There are two main types of decompressive back surgery; those with an -ectomy as their suffix, and those which are ended in -otomy. Respectively, these two types of surgery mean either the removal, or partial removal of a specific tissue or organ in the body, or the opening up of an area, which can also involve removing tissue. A facetectomy, therefore, is the removal of a facet joint or significant portion of a facet joint in order to remove the pressure placed on the spinal nerves. Hypertrophy of the facet joints can occur in spondylotic conditions but these joints play a key role in stabilizing the spine so any removal of them will usually be followed by spinal fusion surgery of some kind.
Another type of decompressive back surgery is a laminectomy, where a portion of the back bone covering the spinal cord and spinal canal is removed. This bony plate at the back of each vertebra can be excised across one or more vertebral levels in order to give the spinal cord and nerves more room to decompress, thereby relieving symptoms of radiculopathy and nerve pain. As the lamina plays a major role in stabilizing the spine this surgery is often followed by spinal fusion, especially when the lamina is removed at two or more levels.
A slightly less invasive surgery is a laminotomy, where a small window is cut into the lamina to allow the spinal cord to relax into the newly created space. As less of the lamina is excised in this procedure the patient may not need spinal fusion. Unfortunately, the level of decompression achieved by this type of surgery is often difficult to judge during the surgery making the risk of failed back surgery a little higher. Techniques to improve the procedure have included the use of a fluoroscope to assess the level of decompression, and the combination of the operation with a foraminotomy in a microlaminoforaminotomy procedure. A laminoplasty could be considered to be halfway between a laminotomy and a laminectomy as it does not involve the removal of the lamina but does significantly affect the structure of the back bone. In this type of back surgery the lamina is cut on one side in order to create a hinged effect. This hinged door-like structure is held in place using metal instrumentation and creates more space for the spinal nerves and spinal cord to decompress. The stability of the spine may be better maintained than in a laminectomy, and the level of decompression achievable using this approach is often better than for a laminotomy.
A foraminotomy is a back surgery designed to increase the available space for the nerves as they exit the spine through small gaps called foramina. These foramina can become obstructed by the growth of osteophytes, herniated, bulging, or ruptured disc material, and by structural defects. During a foraminotomy the surgeon will use cutting tools, such as a burr or small saw to shave off a portion of the foramen and enlarge the opening for the nerve roots to travel through.

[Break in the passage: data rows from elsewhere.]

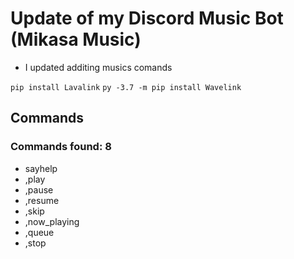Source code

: # Update of my Discord Music Bot (Mikasa Music)

- I updated additing musics comands

`pip install Lavalink`
`py -3.7 -m pip install Wavelink`

## Commands 

### Commands found: 8

- sayhelp
- ,play
- ,pause
- ,resume
- ,skip 
- ,now_playing 
- ,queue
- ,stop 
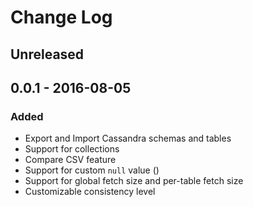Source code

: # Change Log

## Unreleased

## 0.0.1 - 2016-08-05
### Added
- Export and Import Cassandra schemas and tables
- Support for collections
- Compare CSV feature
- Support for custom `null` value ()
- Support for global fetch size and per-table fetch size
- Customizable consistency level
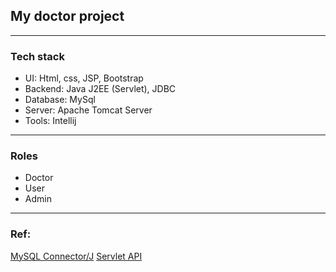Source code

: ## My doctor project
----
### Tech stack
- UI: Html, css, JSP, Bootstrap
- Backend: Java J2EE (Servlet), JDBC
- Database: MySql
- Server: Apache Tomcat Server
- Tools: Intellij

-----
### Roles
- Doctor
- User
- Admin
-------
### Ref:
[MySQL Connector/J](https://mvnrepository.com/artifact/com.mysql/mysql-connector-j/8.3.0)
[Servlet API](https://mvnrepository.com/artifact/javax.servlet/javax.servlet-api/4.0.1)

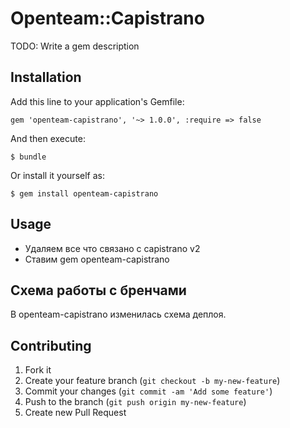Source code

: # Openteam::Capistrano

TODO: Write a gem description

## Installation

Add this line to your application's Gemfile:

    gem 'openteam-capistrano', '~> 1.0.0', :require => false

And then execute:

    $ bundle

Or install it yourself as:

    $ gem install openteam-capistrano

## Usage

* Удаляем все что связано с capistrano v2
* Ставим gem openteam-capistrano

## Схема работы с бренчами

В openteam-capistrano изменилась схема деплоя.

## Contributing

1. Fork it
2. Create your feature branch (`git checkout -b my-new-feature`)
3. Commit your changes (`git commit -am 'Add some feature'`)
4. Push to the branch (`git push origin my-new-feature`)
5. Create new Pull Request
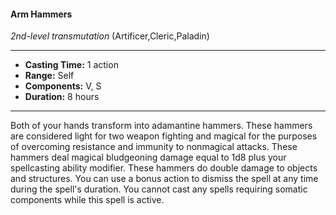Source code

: #### Arm Hammers
*2nd-level transmutation* (Artificer,Cleric,Paladin)
___
- **Casting Time:** 1 action
- **Range:** Self
- **Components:** V, S
- **Duration:** 8 hours
---
Both of your hands transform into adamantine hammers. These hammers are considered light for two weapon fighting and magical for the purposes of overcoming resistance and immunity to nonmagical attacks. These hammers deal magical bludgeoning damage equal to 1d8 plus your spellcasting ability modifier. These hammers do double damage to objects and structures. You can use a bonus action to dismiss the spell at any time during the spell's duration. You cannot cast any spells requiring somatic components while this spell is active.
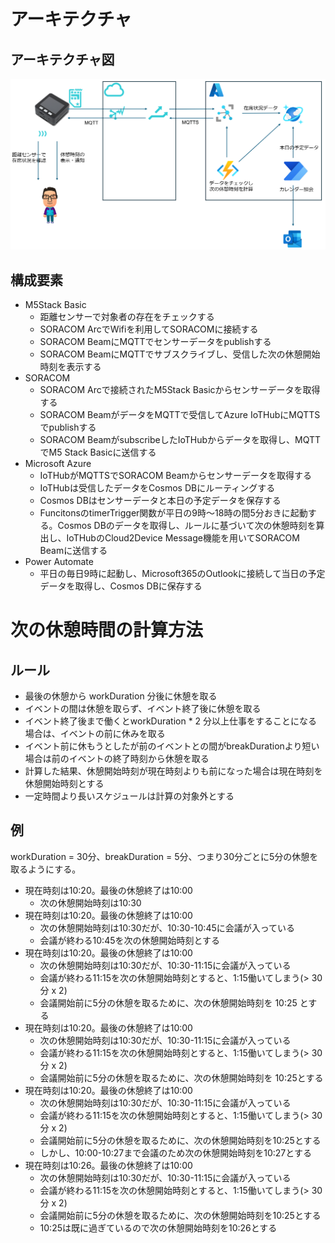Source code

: # アーキテクチャ

## アーキテクチャ図
![アーキテクチャ図](./img/architecture.png)

## 構成要素

- M5Stack Basic
  - 距離センサーで対象者の存在をチェックする
  - SORACOM ArcでWifiを利用してSORACOMに接続する
  - SORACOM BeamにMQTTでセンサーデータをpublishする
  - SORACOM BeamにMQTTでサブスクライブし、受信した次の休憩開始時刻を表示する
- SORACOM
  - SORACOM Arcで接続されたM5Stack Basicからセンサーデータを取得する
  - SORACOM BeamがデータをMQTTで受信してAzure IoTHubにMQTTSでpublishする
  - SORACOM BeamがsubscribeしたIoTHubからデータを取得し、MQTTでM5 Stack Basicに送信する
- Microsoft Azure
  - IoTHubがMQTTSでSORACOM Beamからセンサーデータを取得する
  - IoTHubは受信したデータをCosmos DBにルーティングする
  - Cosmos DBはセンサーデータと本日の予定データを保存する
  - FuncitonsのtimerTrigger関数が平日の9時～18時の間5分おきに起動する。Cosmos DBのデータを取得し、ルールに基づいて次の休憩時刻を算出し、IoTHubのCloud2Device Message機能を用いてSORACOM Beamに送信する
- Power Automate
  - 平日の毎日9時に起動し、Microsoft365のOutlookに接続して当日の予定データを取得し、Cosmos DBに保存する


# 次の休憩時間の計算方法

## ルール

  - 最後の休憩から workDuration 分後に休憩を取る
  - イベントの間は休憩を取らず、イベント終了後に休憩を取る
  - イベント終了後まで働くとworkDuration * 2 分以上仕事をすることになる場合は、イベントの前に休みを取る
  - イベント前に休もうとしたが前のイベントとの間がbreakDurationより短い場合は前のイベントの終了時刻から休憩を取る
  - 計算した結果、休憩開始時刻が現在時刻よりも前になった場合は現在時刻を休憩開始時刻とする
  - 一定時間より長いスケジュールは計算の対象外とする

## 例

workDuration = 30分、breakDuration = 5分、つまり30分ごとに5分の休憩を取るようにする。

- 現在時刻は10:20。最後の休憩終了は10:00
  - 次の休憩開始時刻は10:30
- 現在時刻は10:20。最後の休憩終了は10:00
  - 次の休憩開始時刻は10:30だが、10:30-10:45に会議が入っている
  - 会議が終わる10:45を次の休憩開始時刻とする
- 現在時刻は10:20。最後の休憩終了は10:00
  - 次の休憩開始時刻は10:30だが、10:30-11:15に会議が入っている
  - 会議が終わる11:15を次の休憩開始時刻とすると、1:15働いてしまう(> 30分 x 2)
  - 会議開始前に5分の休憩を取るために、次の休憩開始時刻を 10:25 とする
- 現在時刻は10:20。最後の休憩終了は10:00
  - 次の休憩開始時刻は10:30だが、10:30-11:15に会議が入っている
  - 会議が終わる11:15を次の休憩開始時刻とすると、1:15働いてしまう(> 30分 x 2)
  - 会議開始前に5分の休憩を取るために、次の休憩開始時刻を 10:25とする
- 現在時刻は10:20。最後の休憩終了は10:00
  - 次の休憩開始時刻は10:30だが、10:30-11:15に会議が入っている
  - 会議が終わる11:15を次の休憩開始時刻とすると、1:15働いてしまう(> 30分 x 2)
  - 会議開始前に5分の休憩を取るために、次の休憩開始時刻を10:25とする
  - しかし、10:00-10:27まで会議のため次の休憩開始時刻を10:27とする
- 現在時刻は10:26。最後の休憩終了は10:00
  - 次の休憩開始時刻は10:30だが、10:30-11:15に会議が入っている
  - 会議が終わる11:15を次の休憩開始時刻とすると、1:15働いてしまう(> 30分 x 2)
  - 会議開始前に5分の休憩を取るために、次の休憩開始時刻を10:25とする
  - 10:25は既に過ぎているので次の休憩開始時刻を10:26とする
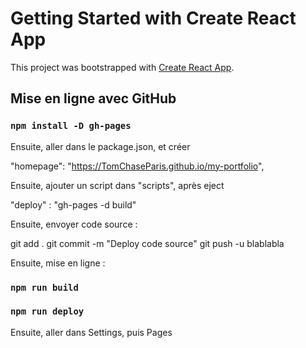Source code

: # Getting Started with Create React App

This project was bootstrapped with [Create React App](https://github.com/facebook/create-react-app).

## Mise en ligne avec GitHub

### `npm install -D gh-pages`

Ensuite, aller dans le package.json, et créer

"homepage": "https://TomChaseParis.github.io/my-portfolio",

Ensuite, ajouter un script dans "scripts", après eject

"deploy" : "gh-pages -d build"

Ensuite, envoyer code source :

git add .
git commit -m "Deploy code source"
git push -u blablabla

Ensuite, mise en ligne :

### `npm run build`
### `npm run deploy`

Ensuite, aller dans Settings, puis Pages
 





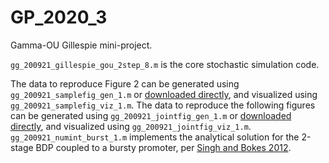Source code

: # GP_2020_3
Gamma-OU Gillespie mini-project.

`gg_200921_gillespie_gou_2step_8.m` is the core stochastic simulation code.

The data to reproduce Figure 2 can be generated using `gg_200921_samplefig_gen_1.m` or [downloaded directly](https://caltech.box.com/shared/static/9evyayc3hb81qh5pelm50o78ihw7mkpq.mat), and visualized using `gg_200921_samplefig_viz_1.m`.
The data to reproduce the following figures can be generated using `gg_200921_jointfig_gen_1.m` or [downloaded directly](https://caltech.box.com/shared/static/w9yfkr9fb5ol6ocsf5exocuy0jzfp9o8.mat), and visualized using `gg_200921_jointfig_viz_1.m`.
`gg_200921_numint_burst_1.m` implements the analytical solution for the 2-stage BDP coupled to a bursty promoter, per [Singh and Bokes 2012](http://dx.doi.org/10.1016/j.bpj.2012.07.015).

This can effectively relieve the compression on the spinal nerves and give a patient significant relief from their pain and discomfort. Foraminotomy does not usually lead to an increase in spinal instability and, therefore, rarely requires any type of stabilization or fusion procedure to be performed afterwards. Compression on the spinal cord will not be relieved using this procedure, however, and so a separate operation such as a laminotomy, laminoplasty, or laminectomy, will be required to achieve that aim.
The majority of these spinal surgeries are performed through an incision in the back, but other decompression back surgeries for spondylosis take an anterior approach. If the growth of a bone spur is compressing the spinal nerves at the front of the spine then a surgeon may require access from the front as the spinal cord can obstruct the posterior approach. A corpectomy, also known as a vertebrectomy, is a procedure where the surgeon removes a part, or the whole, of a vertebral body due to significant osteophyte growth which is causing a pinched nerve or spinal cord compression. The surgeon can also remove the intervertebral disc if this is contributing to the compression. The spine will be unstable after such a procedure, in most patients, and requires fusion to avoid future spinal slippage (spondylolisthesis).